WORK INSTRUCTIONS:
A. Decide whether each statement agrees with the excerpt on outer actions and root data. Answer yes or no for each, and quote the words of the excerpt that settle it: (i) the excerpt concludes that Θ is a group homomorphism; (ii) in the semisimple case, T is taken to be a maximal torus of G°; (iii) the root datum is described as a triple.
B. Summarize the excerpt on outer actions and root data in two sentences.
**** DOCUMENT TEXT ****
Now let $g,h\in G$. For every $x\in G^\circ$,
\begin{align*}
c_{gh}(x)=(gh)x(gh)^{-1}=g(hxh^{-1})g^{-1}=c_g(c_h(x))
\end{align*}
Therefore
\begin{align*}
c_{gh}=c_g\circ c_h
\end{align*}
Passing to cosets in $\operatorname{Out}(G^\circ)$ gives
\begin{align*}
\Theta((gG^\circ)(hG^\circ))=\Theta(gG^\circ)\Theta(hG^\circ)
\end{align*}
So $\Theta$ is a group homomorphism.
[/step]
[step:Interpret the outer action through the root datum in the semisimple case]
Assume now that $G^\circ$ is semisimple. Let $T\le G^\circ$ be a maximal torus, let $\mathfrak g^\circ$ be the [Lie algebra](/page/Lie%20Algebra) of $G^\circ$, and define its complexification by
\begin{align*}
\mathfrak g^\circ_{\mathbb C}:=\mathfrak g^\circ\otimes_{\mathbb R}\mathbb C.
\end{align*}
Define the character lattice by
\begin{align*}
X^*(T):=\operatorname{Hom}_{\mathrm{cts}}(T,S^1)
\end{align*}
and define the cocharacter lattice by
\begin{align*}
X_*(T):=\operatorname{Hom}_{\mathrm{cts}}(S^1,T).
\end{align*}
Let $R\subset X^*(T)$ denote the root system of $\mathfrak g^\circ_{\mathbb C}$ with respect to $T$, and let $R^\vee\subset X_*(T)$ denote the corresponding coroot system. The root datum of $G^\circ$ with respect to $T$ is the quadruple
\begin{align*}
(X^*(T),R,X_*(T),R^\vee).
**** RECORDED INFORMATION ****
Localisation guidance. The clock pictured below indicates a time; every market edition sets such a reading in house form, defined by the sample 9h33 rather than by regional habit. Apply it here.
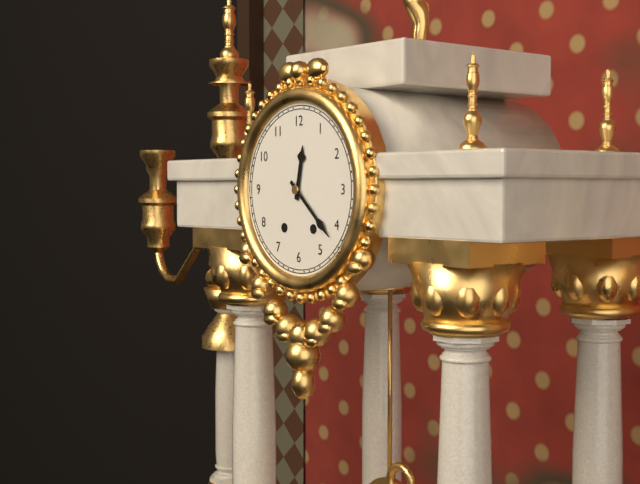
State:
****
REPLIES:
A.
(i) Yes: "So $\Theta$ is a group homomorphism."
(ii) Yes: "Let $T\le G^\circ$ be a maximal torus"
(iii) No: "The root datum of $G^\circ$ with respect to $T$ is the quadruple"

B. The excerpt shows that conjugation satisfies c_{gh} = c_g ∘ c_h for all g, h in G, so passing to cosets in Out(G°) makes Θ a group homomorphism. Assuming G° is semisimple with a maximal torus T, it then defines the complexified Lie algebra, the character and cocharacter lattices of T, the root and coroot systems, and the root datum of G° as the quadruple (X^*(T), R, X_*(T), R^∨).